Working with Indexers and Iterators

Overview

Once you have an open capture file and aquired a reference to a FileCapture or one of the subclasses you work with indexers and iterators to actually aquire packets, records or buffers. You can also use these indexers and iterators to modify the capture file by removing, adding, replacing, resizing, swaping either packets, records or just plain old raw byte buffers.

You can choose which type of elements you want to work with. As mentioned above, there are 3 kinds

  • FilePacket - a specialized subclass of normal Packet which adds file specific functionality. You also get the full packet decoding using the codecs found in the jnetstream.packet package.
  • Records - a jnetstream.capture.file package with specific elements that allow you to work with the structure of the capture file. You can access and modify any record within the file. There are various specific subclasses for each file format supplied with the core jNetStream capture packet. You can access convenient accessor and setter methods to decode and modify record headers.
  • Raw - raw byte buffers offer no decoding of record headers simply offer the raw data and pure performance.

Working with iterators

Iterators keep track of the current position, commonly referred to as a "cursor". The cursor is updated after each iteration and operation. The iterator will always keep the cursor pointing at a start of a record somewhere within the capture file or into editor's memory if you have begun to modify the file. Iterators are very similar to java.util.Iterator and offer the basic hasNext() and next() calls. But you can think of jNetStream iterators as super iterators that offer much more.

Each iterator implements the comprehensive FileModifier interface which has all the methods you would typically find in java.util.List interface for adding, removing and retaining elements. There is no get() method, but instead you call next() to retrieve any record at the current cursor position. You can also use the setPosition(long) method which allows you to jump anywhere in the file, if you have a specific address in mind. A much better way is to use one of numerous seek method available. You can seek by position, by capture timestamp found on a record, percentage of a file. There are also convienient seekFirst(), seekLast() and seekEnd() methods which allow you to efficiently jump to those locations.
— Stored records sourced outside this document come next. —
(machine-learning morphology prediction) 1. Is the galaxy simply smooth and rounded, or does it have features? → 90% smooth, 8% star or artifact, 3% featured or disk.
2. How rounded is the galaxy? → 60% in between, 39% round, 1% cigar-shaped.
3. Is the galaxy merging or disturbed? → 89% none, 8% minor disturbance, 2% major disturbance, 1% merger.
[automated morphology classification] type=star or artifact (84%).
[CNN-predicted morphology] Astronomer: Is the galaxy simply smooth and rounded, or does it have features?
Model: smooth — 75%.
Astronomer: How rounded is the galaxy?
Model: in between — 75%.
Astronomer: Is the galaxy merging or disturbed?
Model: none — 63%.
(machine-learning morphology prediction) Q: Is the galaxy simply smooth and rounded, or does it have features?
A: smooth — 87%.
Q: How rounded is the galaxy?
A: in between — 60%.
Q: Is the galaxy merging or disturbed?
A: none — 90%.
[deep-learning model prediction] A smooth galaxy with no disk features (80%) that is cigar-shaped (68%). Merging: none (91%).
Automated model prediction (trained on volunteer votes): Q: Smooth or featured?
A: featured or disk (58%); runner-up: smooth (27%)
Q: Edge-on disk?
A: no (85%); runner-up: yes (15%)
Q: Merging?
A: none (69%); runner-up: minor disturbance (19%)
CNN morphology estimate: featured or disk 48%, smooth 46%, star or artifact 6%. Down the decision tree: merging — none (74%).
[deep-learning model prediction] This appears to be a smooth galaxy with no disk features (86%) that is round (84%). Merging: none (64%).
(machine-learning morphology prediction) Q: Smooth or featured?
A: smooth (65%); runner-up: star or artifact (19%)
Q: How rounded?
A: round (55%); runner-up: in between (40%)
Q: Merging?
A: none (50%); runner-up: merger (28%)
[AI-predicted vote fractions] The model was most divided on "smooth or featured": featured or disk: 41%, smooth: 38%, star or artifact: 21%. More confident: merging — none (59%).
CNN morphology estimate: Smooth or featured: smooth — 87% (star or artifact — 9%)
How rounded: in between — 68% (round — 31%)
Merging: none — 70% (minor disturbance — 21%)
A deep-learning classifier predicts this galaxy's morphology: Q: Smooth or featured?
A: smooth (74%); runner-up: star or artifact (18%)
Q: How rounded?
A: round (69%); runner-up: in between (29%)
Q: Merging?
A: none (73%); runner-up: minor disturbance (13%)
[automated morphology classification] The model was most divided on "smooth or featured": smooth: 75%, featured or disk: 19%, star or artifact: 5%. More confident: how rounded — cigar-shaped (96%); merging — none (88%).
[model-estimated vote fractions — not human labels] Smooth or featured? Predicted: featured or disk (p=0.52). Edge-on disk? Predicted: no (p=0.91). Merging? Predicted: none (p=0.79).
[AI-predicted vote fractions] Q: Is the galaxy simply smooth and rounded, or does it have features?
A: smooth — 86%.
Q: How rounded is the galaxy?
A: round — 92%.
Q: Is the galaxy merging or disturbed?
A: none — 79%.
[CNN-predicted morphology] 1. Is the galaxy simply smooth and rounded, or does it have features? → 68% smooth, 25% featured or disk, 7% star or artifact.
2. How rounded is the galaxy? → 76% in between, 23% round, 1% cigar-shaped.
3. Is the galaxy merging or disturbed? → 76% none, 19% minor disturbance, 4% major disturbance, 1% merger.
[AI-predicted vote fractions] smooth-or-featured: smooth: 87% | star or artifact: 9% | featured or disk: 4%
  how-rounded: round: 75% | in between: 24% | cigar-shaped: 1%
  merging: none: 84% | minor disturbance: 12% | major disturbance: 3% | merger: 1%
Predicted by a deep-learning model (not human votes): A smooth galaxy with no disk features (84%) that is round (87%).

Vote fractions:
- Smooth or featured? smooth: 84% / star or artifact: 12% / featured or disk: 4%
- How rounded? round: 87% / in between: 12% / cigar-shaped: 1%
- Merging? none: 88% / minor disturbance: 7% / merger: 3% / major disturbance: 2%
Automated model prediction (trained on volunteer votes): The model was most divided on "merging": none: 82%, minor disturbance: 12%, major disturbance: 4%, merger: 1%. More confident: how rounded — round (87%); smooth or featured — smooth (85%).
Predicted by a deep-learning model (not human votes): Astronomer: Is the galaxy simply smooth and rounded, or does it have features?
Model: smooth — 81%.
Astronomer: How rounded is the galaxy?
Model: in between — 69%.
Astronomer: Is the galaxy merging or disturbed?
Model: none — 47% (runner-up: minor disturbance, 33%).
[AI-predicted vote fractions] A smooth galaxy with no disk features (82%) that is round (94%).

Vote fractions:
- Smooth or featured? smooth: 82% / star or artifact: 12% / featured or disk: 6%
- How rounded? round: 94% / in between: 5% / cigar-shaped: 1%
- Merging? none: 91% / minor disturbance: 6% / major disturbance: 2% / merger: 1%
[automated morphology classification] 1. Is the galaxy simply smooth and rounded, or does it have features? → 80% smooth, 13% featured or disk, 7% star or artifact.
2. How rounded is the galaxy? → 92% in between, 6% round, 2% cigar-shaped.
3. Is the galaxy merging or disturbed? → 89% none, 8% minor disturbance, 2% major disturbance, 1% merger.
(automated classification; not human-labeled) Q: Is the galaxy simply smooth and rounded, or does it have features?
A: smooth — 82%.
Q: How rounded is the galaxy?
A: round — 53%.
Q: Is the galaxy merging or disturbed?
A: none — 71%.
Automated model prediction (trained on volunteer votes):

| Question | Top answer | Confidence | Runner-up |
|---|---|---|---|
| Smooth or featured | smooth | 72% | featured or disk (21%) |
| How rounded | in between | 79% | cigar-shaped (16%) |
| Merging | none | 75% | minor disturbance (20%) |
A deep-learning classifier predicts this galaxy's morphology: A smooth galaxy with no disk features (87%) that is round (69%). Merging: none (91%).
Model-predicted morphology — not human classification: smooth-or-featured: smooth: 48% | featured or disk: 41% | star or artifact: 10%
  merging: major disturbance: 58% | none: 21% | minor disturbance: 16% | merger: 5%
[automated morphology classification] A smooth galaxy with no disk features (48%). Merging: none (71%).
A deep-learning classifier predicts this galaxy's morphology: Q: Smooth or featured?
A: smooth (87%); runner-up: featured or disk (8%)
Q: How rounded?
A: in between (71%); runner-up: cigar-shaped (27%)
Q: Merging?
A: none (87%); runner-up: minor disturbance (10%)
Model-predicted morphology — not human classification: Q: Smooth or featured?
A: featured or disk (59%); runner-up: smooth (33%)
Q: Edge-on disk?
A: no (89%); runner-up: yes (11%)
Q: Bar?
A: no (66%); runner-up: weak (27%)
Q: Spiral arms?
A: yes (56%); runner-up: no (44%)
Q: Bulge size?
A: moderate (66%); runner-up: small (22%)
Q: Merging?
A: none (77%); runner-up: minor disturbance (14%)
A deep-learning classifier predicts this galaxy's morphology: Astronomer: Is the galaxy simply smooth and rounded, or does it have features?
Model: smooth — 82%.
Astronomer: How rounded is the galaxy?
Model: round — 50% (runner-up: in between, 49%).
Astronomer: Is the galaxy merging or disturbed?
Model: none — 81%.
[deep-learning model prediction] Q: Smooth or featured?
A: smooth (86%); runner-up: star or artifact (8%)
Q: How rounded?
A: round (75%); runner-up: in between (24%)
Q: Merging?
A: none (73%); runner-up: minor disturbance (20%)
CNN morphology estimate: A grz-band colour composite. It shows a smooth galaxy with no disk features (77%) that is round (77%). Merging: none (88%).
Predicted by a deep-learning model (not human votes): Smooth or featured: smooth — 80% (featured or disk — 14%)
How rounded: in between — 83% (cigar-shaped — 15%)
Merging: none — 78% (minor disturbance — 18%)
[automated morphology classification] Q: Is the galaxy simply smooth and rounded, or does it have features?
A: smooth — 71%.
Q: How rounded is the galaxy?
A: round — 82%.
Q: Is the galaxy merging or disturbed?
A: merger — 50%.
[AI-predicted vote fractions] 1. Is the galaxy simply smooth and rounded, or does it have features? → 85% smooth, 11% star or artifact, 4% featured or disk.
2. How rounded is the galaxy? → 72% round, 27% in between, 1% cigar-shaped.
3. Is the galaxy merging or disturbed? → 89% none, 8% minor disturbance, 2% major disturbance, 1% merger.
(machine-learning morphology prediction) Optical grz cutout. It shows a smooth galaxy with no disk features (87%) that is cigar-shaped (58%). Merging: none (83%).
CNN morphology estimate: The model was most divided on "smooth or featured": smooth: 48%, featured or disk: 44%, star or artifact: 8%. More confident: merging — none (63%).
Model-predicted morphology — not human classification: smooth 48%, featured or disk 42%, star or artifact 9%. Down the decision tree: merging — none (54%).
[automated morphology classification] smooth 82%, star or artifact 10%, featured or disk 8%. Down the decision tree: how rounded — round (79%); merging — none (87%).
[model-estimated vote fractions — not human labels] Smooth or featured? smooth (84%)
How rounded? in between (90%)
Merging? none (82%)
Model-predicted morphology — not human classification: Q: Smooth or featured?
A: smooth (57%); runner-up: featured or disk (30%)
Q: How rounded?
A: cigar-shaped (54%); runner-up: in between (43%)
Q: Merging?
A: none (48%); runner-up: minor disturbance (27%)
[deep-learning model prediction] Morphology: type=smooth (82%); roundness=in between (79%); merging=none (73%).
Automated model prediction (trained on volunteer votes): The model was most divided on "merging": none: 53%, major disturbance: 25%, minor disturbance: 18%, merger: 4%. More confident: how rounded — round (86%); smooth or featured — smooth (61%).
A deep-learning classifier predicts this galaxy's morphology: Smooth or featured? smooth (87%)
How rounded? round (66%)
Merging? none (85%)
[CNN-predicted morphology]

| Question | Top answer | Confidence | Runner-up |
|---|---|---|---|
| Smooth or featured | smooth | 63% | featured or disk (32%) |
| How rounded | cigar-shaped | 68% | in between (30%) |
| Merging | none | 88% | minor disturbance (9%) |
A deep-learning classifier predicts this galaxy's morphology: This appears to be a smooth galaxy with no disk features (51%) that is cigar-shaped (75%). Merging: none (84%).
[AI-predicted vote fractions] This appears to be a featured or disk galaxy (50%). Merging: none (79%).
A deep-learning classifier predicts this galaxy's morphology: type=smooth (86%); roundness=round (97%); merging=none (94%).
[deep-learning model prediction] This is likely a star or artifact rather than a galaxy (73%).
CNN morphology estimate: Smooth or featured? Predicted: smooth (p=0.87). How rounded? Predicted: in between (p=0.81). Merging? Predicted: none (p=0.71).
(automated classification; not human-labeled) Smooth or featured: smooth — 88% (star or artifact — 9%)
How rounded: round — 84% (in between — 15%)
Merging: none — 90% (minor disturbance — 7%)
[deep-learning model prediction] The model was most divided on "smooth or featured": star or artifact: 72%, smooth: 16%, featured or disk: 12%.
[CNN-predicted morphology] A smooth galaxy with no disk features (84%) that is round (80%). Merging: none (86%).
As you might guess there are 3 types of iterators:

  • PacketIterator - gets and sets packet objects
  • RecordIterator - gets and sets record objects
  • RawIterator - gets and sets raw byte buffers

All 3 provide all of the above methods plus few specific methods geared towared the element type they deal with.

One fact which may not be obvious is the subtle different between iterators different when aquired from the FileCapture object.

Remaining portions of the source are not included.